» Completa quanto segue
A - Trascrivi dall'estratto sui vetri tedeschi tutto ciò che va da "Studi e riscoperte." fino a "sacri e profani.", rinominando "Museo degli argenti" in "Tesoro dei granduchi".
B - Elenca tutti i soggetti decorativi, sacri e profani, dei bicchieri e delle brocche descritti nell'estratto sui vetri tedeschi.

» Estratto fornito
Studi e riscoperte. 3
Vetri tedeschi al Museo degli argenti a Firenze
 

bicchieri brocche
calici

Un’insolita collezione di vetri databili tra l’inizio del XVII e i primi decenni del XVIII secolo, di produzione germanica, è custodita nel Museo degli argenti di palazzo Pitti a Firenze. Manufatti impreziositi da raffinate decorazioni e raffiguranti soggetti sacri e profani.

Silvia Ciappi

ati bicchieri cilindrici, muniti di coperchio con presa a cupolino, e capienti brocche decorate con smalti policromi sono conservati al Museo degli argenti di palazzo Pitti a Firenze. Si distinguono, oltre che per le proporzioni inusuali, per i soggetti decorativi sacri e profani: processioni di santi, giostre di cavalieri che montano impetuosi e bizzarri destrieri ornati di raffinati finimenti, emblemi araldici degli stati fedeli al Sacro impero, scene che illustrano battute di caccia, ma anche carte da gioco, insegne di botteghe e di imprese artigianali. Sono manufatti realizzati con vetro di tonalità verde chiaro, quasi incolore con sfumatura tendente al grigio chiaro o al giallo paglierino, databili tra l’inizio del XVII secolo e i primi decenni del Settecento e ascrivibili alla produzione delle fornaci di area germanica. Si tratta di calici, detti “Humpen” o “Stangegläser”, nella versione più alta e imponente, non comuni nei musei italiani ma anche scarsi in quelli europei e statunitensi poiché l’insolita altezza, che spesso supera i trenta centimetri, e la destinazione riservata a vivaci riunioni conviviali e allegre bevute allietate da sonori brindisi, li rendevano soggetti a frequenti fratture. La superficie è quasi sempre segnata da linee orizzontali più o meno nette che segnavano la quantità di vino, ma più spesso di birra, riservata a ogni singolo commensale. Il calice, infatti, passava di mano in mano in abbondanti e ripetute libagioni, mentre le grandi brocche con corpo globulare, robusta ansa e beccuccio munito di versatoio erano utilizzate per riempire gli “Humpen” e dare il via a una rinnovata ritualità di piacevolezza conviviale, non priva di eccessi.

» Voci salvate
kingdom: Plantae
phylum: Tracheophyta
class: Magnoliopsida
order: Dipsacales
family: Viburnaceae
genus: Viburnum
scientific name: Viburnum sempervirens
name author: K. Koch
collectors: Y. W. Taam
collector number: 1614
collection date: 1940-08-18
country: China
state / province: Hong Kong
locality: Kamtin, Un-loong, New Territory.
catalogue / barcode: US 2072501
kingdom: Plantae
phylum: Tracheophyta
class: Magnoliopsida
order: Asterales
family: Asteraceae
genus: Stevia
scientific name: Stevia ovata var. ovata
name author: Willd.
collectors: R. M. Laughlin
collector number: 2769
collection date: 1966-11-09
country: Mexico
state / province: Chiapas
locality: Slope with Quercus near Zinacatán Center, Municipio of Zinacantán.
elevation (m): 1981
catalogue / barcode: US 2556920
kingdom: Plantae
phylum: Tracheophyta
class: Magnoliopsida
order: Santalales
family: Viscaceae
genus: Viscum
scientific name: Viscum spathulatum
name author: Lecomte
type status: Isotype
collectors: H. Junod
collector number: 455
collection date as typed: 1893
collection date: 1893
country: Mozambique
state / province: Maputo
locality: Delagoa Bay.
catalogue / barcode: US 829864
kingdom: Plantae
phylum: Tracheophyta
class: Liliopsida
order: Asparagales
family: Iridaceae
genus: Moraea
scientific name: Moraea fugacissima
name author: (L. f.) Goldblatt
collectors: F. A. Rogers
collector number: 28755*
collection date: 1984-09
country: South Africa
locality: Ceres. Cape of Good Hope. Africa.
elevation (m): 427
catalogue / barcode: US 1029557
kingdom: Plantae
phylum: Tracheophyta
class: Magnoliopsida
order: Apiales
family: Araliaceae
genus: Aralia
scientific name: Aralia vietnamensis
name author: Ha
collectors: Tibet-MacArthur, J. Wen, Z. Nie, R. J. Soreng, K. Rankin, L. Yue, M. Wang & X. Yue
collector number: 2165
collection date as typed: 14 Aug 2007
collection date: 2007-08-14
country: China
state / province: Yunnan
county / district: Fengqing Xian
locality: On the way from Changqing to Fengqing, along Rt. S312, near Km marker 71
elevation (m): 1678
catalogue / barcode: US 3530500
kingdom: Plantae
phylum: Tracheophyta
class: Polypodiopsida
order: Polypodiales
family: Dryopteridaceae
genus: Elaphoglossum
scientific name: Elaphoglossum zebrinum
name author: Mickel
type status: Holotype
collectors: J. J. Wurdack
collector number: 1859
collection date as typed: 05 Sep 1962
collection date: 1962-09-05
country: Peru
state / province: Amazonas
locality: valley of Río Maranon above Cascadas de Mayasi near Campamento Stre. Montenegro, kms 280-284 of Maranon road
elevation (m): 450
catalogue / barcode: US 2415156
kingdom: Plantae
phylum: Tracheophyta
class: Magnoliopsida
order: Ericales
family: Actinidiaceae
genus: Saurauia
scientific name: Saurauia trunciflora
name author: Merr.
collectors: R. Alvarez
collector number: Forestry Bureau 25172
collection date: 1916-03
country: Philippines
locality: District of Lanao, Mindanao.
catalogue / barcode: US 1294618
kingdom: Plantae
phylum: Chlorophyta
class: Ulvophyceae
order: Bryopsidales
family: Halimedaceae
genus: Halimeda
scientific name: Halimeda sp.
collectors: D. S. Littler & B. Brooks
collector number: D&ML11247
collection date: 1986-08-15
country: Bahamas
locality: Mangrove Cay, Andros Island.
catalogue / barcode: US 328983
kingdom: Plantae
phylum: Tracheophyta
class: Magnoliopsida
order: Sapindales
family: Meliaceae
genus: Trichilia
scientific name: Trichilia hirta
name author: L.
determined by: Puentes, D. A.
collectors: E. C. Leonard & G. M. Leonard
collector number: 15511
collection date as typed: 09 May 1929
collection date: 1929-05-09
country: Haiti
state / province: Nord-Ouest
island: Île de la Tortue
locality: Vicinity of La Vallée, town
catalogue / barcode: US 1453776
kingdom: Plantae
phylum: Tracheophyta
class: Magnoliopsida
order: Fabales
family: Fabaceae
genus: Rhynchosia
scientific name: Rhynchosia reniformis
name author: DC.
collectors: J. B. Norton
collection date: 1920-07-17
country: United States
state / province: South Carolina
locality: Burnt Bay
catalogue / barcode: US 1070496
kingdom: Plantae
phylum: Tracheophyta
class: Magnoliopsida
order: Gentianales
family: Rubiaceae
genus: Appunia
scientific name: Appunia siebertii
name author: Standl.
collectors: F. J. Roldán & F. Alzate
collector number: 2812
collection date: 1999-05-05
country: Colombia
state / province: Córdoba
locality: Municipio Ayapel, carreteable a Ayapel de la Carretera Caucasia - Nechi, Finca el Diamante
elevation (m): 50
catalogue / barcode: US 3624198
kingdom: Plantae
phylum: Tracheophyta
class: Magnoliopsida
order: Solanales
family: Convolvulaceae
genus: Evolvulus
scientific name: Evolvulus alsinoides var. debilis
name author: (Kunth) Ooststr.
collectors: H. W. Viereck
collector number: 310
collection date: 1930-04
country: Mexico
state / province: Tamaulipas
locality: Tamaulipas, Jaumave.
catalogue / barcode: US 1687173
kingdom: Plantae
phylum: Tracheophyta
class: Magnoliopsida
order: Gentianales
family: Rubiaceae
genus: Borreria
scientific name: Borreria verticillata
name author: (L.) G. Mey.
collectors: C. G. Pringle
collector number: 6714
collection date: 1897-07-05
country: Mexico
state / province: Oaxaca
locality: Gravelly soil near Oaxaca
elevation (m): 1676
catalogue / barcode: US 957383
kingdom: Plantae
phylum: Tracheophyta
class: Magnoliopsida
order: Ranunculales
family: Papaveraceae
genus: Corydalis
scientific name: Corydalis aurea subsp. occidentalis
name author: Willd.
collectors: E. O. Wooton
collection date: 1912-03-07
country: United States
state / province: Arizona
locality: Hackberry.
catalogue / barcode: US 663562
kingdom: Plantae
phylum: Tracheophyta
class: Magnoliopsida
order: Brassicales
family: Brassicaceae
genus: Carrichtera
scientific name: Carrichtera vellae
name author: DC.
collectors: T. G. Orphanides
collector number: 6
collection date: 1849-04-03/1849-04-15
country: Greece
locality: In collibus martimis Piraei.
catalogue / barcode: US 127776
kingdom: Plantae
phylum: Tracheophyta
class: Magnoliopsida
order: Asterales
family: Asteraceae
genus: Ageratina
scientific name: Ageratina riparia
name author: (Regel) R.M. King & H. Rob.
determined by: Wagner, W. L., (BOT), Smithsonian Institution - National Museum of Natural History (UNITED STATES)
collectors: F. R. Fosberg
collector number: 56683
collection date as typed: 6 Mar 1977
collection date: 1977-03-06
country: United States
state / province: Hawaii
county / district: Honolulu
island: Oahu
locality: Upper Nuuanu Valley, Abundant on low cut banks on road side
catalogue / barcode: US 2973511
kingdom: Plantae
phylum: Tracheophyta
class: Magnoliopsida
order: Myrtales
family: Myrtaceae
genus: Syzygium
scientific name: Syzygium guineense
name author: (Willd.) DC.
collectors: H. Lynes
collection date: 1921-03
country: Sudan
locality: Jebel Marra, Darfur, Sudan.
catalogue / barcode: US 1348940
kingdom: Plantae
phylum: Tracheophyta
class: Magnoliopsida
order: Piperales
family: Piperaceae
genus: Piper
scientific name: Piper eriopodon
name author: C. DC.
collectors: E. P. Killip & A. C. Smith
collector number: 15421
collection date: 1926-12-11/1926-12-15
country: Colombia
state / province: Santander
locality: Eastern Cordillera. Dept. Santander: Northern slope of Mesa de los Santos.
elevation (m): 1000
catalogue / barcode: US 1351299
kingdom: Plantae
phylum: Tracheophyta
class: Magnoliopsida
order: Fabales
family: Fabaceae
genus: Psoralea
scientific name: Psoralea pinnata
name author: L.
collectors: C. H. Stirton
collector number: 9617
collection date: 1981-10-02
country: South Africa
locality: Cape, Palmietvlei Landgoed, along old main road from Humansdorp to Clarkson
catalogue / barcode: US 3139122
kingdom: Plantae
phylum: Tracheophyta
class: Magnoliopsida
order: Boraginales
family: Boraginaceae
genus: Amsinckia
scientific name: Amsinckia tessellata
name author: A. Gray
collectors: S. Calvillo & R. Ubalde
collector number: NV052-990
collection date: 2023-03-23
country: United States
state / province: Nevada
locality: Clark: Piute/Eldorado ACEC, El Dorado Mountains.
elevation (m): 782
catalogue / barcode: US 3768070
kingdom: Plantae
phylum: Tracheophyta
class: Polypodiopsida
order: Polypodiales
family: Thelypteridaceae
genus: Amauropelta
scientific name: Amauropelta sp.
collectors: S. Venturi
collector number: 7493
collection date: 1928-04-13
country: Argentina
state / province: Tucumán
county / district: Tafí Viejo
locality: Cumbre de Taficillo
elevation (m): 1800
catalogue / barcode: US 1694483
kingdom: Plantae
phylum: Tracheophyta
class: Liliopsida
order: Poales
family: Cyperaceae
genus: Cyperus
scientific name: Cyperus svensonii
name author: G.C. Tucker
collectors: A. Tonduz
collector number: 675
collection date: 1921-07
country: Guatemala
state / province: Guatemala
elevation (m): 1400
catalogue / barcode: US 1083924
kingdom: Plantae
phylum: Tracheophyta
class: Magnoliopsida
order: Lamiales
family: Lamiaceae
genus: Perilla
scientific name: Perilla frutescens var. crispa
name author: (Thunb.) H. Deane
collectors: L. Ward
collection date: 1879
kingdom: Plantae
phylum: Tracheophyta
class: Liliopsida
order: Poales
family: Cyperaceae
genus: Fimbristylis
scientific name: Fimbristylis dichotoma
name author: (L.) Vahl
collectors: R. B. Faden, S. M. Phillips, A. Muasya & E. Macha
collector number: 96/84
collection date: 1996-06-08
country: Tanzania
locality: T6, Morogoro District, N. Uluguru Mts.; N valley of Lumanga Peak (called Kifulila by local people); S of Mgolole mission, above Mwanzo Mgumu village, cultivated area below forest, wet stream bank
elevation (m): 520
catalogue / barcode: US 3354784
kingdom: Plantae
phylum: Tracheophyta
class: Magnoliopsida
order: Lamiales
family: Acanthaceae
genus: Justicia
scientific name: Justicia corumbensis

» Soluzioni
A -
Studi e riscoperte. 3
Vetri tedeschi al Tesoro dei granduchi a Firenze
 

bicchieri brocche
calici

Un’insolita collezione di vetri databili tra l’inizio del XVII e i primi decenni del XVIII secolo, di produzione germanica, è custodita nel Tesoro dei granduchi di palazzo Pitti a Firenze. Manufatti impreziositi da raffinate decorazioni e raffiguranti soggetti sacri e profani.

B -
- processioni di santi
- giostre di cavalieri
- emblemi araldici degli stati fedeli al Sacro impero
- scene di battute di caccia
- carte da gioco
- insegne di botteghe e di imprese artigianali